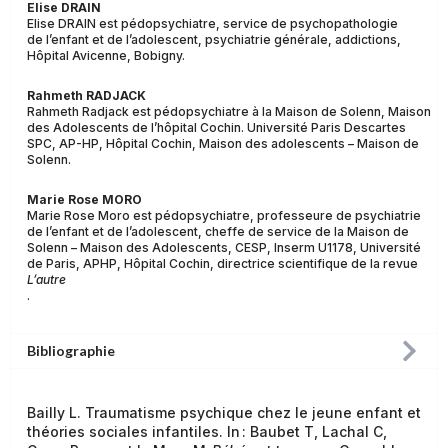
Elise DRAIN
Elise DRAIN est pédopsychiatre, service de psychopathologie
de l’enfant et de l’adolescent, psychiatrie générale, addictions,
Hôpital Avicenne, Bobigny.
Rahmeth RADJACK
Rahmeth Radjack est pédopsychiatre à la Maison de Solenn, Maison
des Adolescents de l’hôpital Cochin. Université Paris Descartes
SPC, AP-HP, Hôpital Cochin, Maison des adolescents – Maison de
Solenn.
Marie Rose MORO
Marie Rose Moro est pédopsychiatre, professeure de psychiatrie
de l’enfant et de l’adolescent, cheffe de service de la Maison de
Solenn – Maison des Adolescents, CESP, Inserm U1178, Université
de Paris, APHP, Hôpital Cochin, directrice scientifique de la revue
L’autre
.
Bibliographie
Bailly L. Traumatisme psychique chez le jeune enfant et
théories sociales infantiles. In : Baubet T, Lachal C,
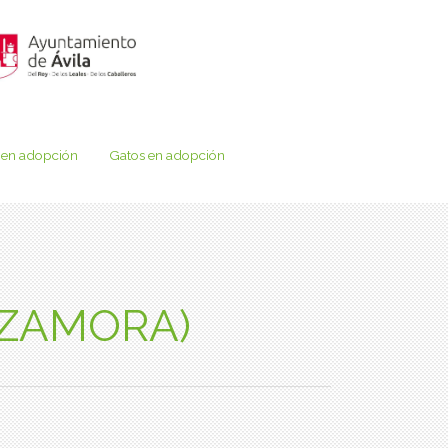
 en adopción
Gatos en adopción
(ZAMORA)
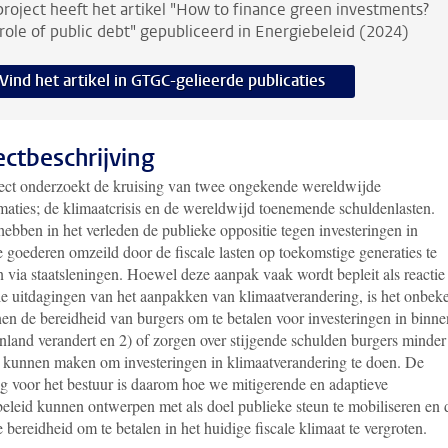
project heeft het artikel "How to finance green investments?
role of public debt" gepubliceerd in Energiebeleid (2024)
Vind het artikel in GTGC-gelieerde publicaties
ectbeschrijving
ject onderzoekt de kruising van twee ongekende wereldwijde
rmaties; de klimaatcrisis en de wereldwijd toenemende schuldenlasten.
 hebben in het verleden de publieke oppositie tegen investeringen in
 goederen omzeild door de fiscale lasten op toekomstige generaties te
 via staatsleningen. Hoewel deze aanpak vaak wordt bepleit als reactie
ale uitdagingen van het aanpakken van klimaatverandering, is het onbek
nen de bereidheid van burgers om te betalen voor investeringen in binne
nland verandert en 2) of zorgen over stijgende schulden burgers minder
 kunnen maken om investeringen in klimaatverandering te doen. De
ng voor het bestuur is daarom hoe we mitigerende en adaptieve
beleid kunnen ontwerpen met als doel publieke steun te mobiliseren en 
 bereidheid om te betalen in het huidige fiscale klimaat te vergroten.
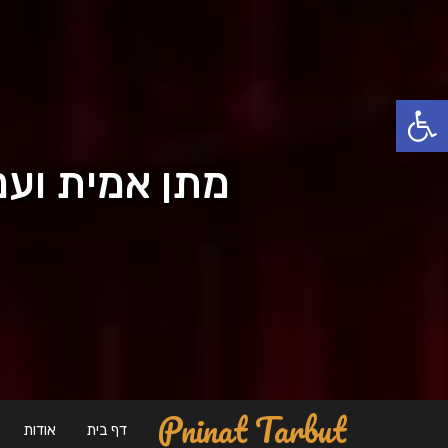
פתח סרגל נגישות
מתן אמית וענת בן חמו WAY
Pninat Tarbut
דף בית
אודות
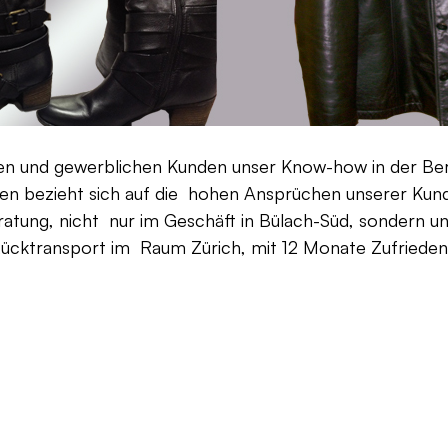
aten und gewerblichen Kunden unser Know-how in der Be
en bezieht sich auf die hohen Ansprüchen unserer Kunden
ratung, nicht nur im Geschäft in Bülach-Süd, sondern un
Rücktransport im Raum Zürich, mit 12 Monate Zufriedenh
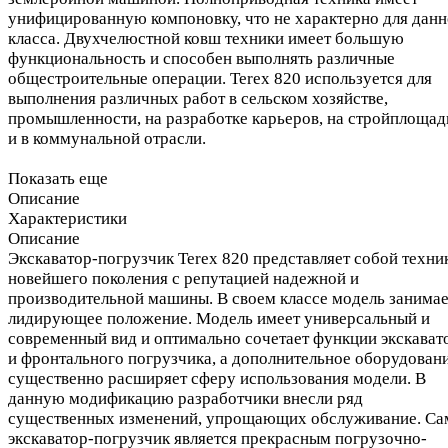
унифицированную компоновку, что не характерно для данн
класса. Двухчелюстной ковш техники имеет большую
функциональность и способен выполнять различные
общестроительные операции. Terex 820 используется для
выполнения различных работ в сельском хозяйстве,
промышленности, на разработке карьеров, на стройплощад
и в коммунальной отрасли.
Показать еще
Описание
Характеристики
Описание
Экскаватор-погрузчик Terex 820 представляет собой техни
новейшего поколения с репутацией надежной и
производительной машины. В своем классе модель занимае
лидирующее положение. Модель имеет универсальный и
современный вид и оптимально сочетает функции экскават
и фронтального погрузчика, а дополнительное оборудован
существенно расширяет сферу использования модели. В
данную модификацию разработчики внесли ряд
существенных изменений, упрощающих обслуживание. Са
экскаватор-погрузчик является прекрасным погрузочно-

──────────

** EXERCISE BRIEF **
Where a line of the listing includes the word "Elise", add it to the tally, and give the final number and nothing more.

** RESULT OF THE EXERCISE **
2